Tourists often use a disproportionate amount of water. In Granada, for example, the average tourist uses seven times more freshwater than a local person, a ratio that is common in many tourist areas in developing countries. In the Philippines, the quantity of water used for tourism is so high that rice paddy cultivation is threatened by reduced water availability.

There is a range of technical and management approaches for mitigating the negative impacts of tourism on water quality and quantity. These include measures for water conservation, engineered and natural wastewater treatment systems, and options for water reuse. Some of these solutions can be directly implemented by tourism managers, whereas others require broader political support, such as the development of a water management and wastewater treatment plan.

Sources: Mastny 2002, UNEP 2003c, UNWWAP 2003, WTO 2003

 

Box 13: Integrated assessment for IWRM

To achieve sustainable freshwater supplies IWRM requires a comprehensive assessment of the readily-available freshwater resources, as well as the natural and anthropogenic factors affecting their supply and demand.

The scientific and engineering elements of such an assessment are themselves demanding and include the quantity, quality and location of the freshwater resources in a drainage basin (or aquifer), as well as the basin’s geology, physiography, soil types, flora and fauna, types and sources of pollution, population centres, range of land uses, locations of water withdrawals and return flows, and so on.
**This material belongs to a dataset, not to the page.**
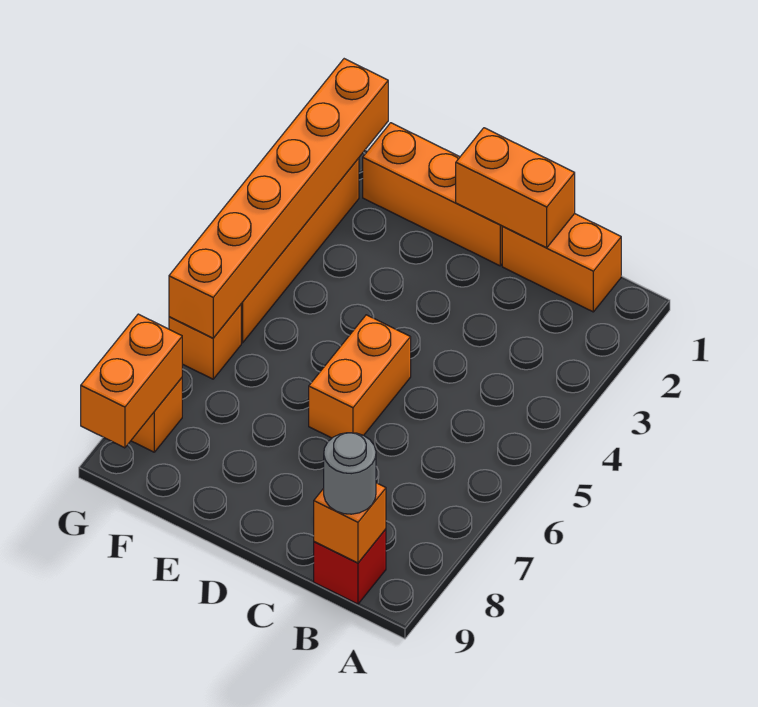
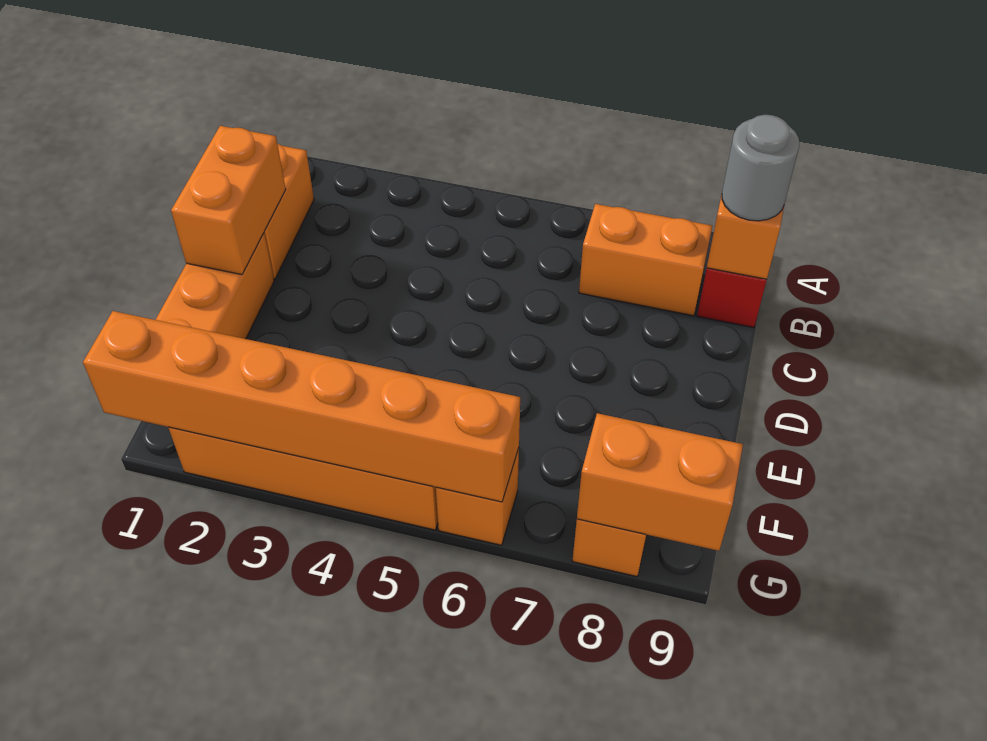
orange 1x2 brick [309,315,411,438] -> orange 1x2 brick moved to [579,204,712,316]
The environmental linkages between these various components must also be identified and factored into the sustainable management equation.

Even more important are the relevant socioeconomic elements that need to be assessed. These include the institutions responsible for water allocation, use and protection in the drainage basin; the existing legal framework(s) and effectiveness of existing water governance mechanisms, the prevailing social and cultural customs, the basin demography, the health and educational characteristics of the basin’s inhabitants, the economic characteristics of the basin and its inhabitants, the enforcement of existing regulations and standards and the prevailing political realities, among others.

These socio-economic and institutional elements are critical because they define how people use their freshwater resources, and whether or not they do so in a sustainable manner.

Sources: Laszlo and others 1988, Rast 2003

Many governments, international agencies and organizations, and donors currently use IWRM as a guiding principle to achieve sustainable freshwater resources. The World Water Council and the Global Water Partnership (2000) actively promote the implementation of this concept. Nevertheless, successful implementation of IWRM remains elusive and there are few concrete examples of it in action. Practical guidance on appropriate methods and techniques for better identifying, analysing and integrating the various scientific, technical and socio-economic elements to be considered in a given case is still urgently needed (Box 13), and remains a significant constraint to the effective implementation of relevant freshwater programmes and activities.